[Start of section]

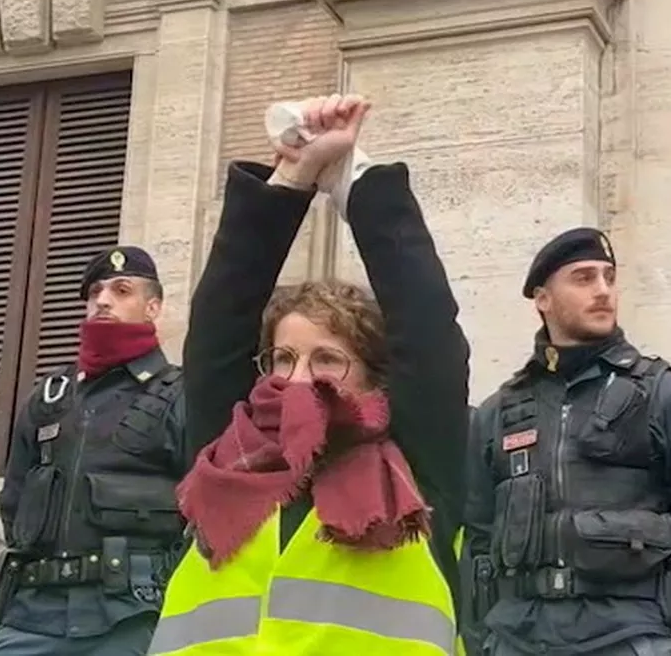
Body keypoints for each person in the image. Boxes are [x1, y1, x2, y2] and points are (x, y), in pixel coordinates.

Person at [147, 93, 470, 656]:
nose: (298, 380)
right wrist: (290, 179)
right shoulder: (226, 457)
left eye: (327, 360)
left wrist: (351, 177)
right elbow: (217, 329)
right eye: (283, 359)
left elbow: (427, 327)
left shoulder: (419, 462)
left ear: (375, 376)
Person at [464, 227, 671, 656]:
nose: (603, 290)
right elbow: (480, 535)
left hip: (628, 638)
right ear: (542, 298)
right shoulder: (498, 412)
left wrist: (649, 599)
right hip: (518, 637)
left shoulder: (668, 397)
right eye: (583, 278)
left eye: (609, 276)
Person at [0, 247, 188, 656]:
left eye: (121, 290)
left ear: (153, 306)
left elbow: (204, 510)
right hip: (32, 615)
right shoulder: (49, 397)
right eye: (95, 292)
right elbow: (14, 500)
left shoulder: (182, 394)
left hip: (134, 615)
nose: (103, 300)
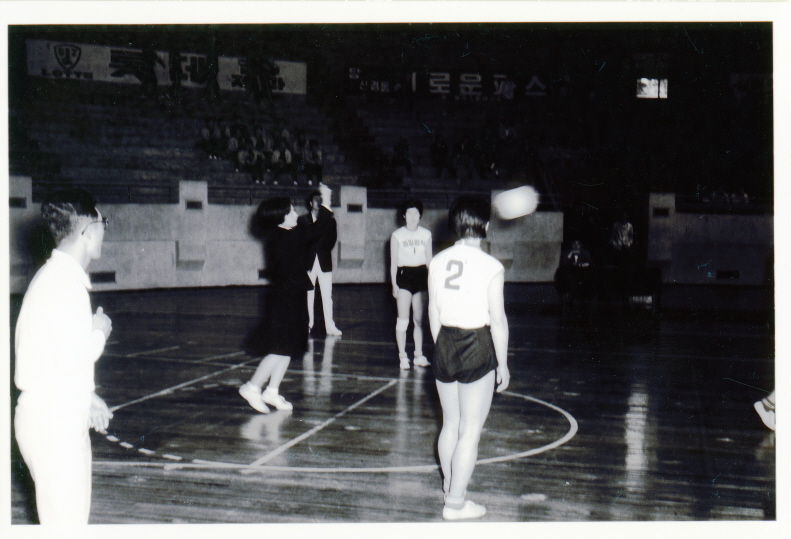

[End of section]

Could the material above be given again exactly, pictures excluded?

» ANSWER AREA:
Body keypoints for each person in the image. Boxes are [x1, y1, x2, y2] and points are (x, y), in pixel coordinates.

Person at [147, 93, 470, 656]:
nose: (298, 380)
right wrist: (290, 179)
right shoulder: (226, 457)
left eye: (327, 360)
left wrist: (351, 177)
right elbow: (217, 329)
right eye: (283, 359)
left elbow: (427, 327)
left shoulder: (419, 462)
left ear: (375, 376)
Person at [464, 227, 671, 656]:
nose: (603, 290)
right elbow: (480, 535)
left hip: (628, 638)
right ear: (542, 298)
right shoulder: (498, 412)
left wrist: (649, 599)
right hip: (518, 637)
left shoulder: (668, 397)
right eye: (583, 278)
left eye: (609, 276)
Person at [0, 247, 188, 656]:
left eye: (121, 290)
left ear: (153, 306)
left elbow: (204, 510)
right hip: (32, 615)
right shoulder: (49, 397)
right eye: (95, 292)
right elbow: (14, 500)
left shoulder: (182, 394)
left hip: (134, 615)
nose: (103, 300)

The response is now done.